So, you want to become an indie publisher

So, you want to become a indie publisher, and you wrote me for advice.

Err. Yes. You won’t like my advice. It’s not much, so not to waste too much of your time.

I’m terrible at publishing.

My best advice is to not do what Paolo does and do what Kevin Crawford does. He does it much better, and  the first issue of his free magazine has a guide on Kickstarting stuff.

For the basic of the business, contact your local small business office, and most importantly pay your taxes. The last thing you want is a letter from a tax authority. The second last is IP infringement. Do not ever try your luck at either. Ever. Get good law and tax advice instead. Also, absolutely do pay people if you agreed that you would pay them.

For printing, go POD. It will also take care of shipping. Doing otherwise is incredibly time consuming and risky. Unless you do silly volumes, forget about printing stuff yourself.

For trademarks, make a logotype that works. I believe the Eye of God (I did not give it that name, it had it for centuries before I was born) and the Lost Pages name do more for traction that anything I’ve ever written.

For publishing. I publish only stuff I love. I should publish instead stuff that goes well with my other games. Or with other games.

Love does not make you follow good business practices. Love makes you mad.

I do this because I’m in love, and would not recommend it. I got incredibly lucky falling in love with the work of Roger, Brendan, Chris, Eric, Patrick, Mike. And also with the other people I’m working with. No names because jinx.

I have no other good advice except, if you do it for fun, don’t, because it’s not fun.

Incredibly thrilling, boring, hard work, yes. Fun, not.

I do it my way because I’m stubborn as a goat and failing again and again does not break my will. Doing it as I do means falling in love with the most uncaring partner you can find, dark triad level bullshit. You will cry. You will be up at night. You will regret doing it. You will cry.

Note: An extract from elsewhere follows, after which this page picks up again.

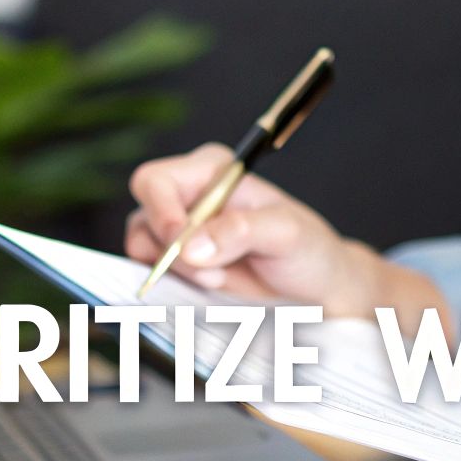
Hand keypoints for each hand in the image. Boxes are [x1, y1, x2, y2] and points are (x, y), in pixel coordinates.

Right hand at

Publishing won’t hug you or kiss you to sleep nor sent you wistful, panging, moving love letters. End of story.

Extra content: related advice! This is useless because you are not me, so treat it as a cautionary tale instead.

If you want to make books like I do, you have to seriously love paper. Learn bookbinding, printmaking, layout by studying them and fail them by making stuff that is harder than what you can do. Repeat the study-fail until you are satisfied with your form. It won’t last long. Develop an aesthetic, and then appease it until you want to develop a new aesthetic. Redo the layout for a book five times until it feels right. Pick at most one strange font, use it sparingly and do the rest with reliable workhorse fonts.

When you complete something, put it out. Even if it’s free. Even if it sucks. Especially if it sucks.

If you want to write what I do, I recommend chucking out from your mind all fantasy written after Torquato Tasso’s Gerusalemme Liberata. Instead, read other stuff. Read religion. Read magic. Read politics. Read metalworking, horticulture, travel books, history, art, cooking, design, computer science, military architecture, illicit book trade.

Read and play a lot of games and learn what makes you click.

Learn that what makes you click is not what makes other people click.

Struggle forever between the two: art is baking your cake, but sharing the cake is obviously a bigger pleasure.Cake is delicious.

After you do this,  you will find that you did not forget the fantasy. Not all of it, at least. For example I forgot Tolkien, and a bunch of other stuff. What’s left, is there to stay, and will be your bedrock. In my case it’s Calvino and Pratchett and Borges and Benni and Dunsany and the Arabian Nights and the history of Caliph Vathek. I got lucky, as it could have been Tolkien.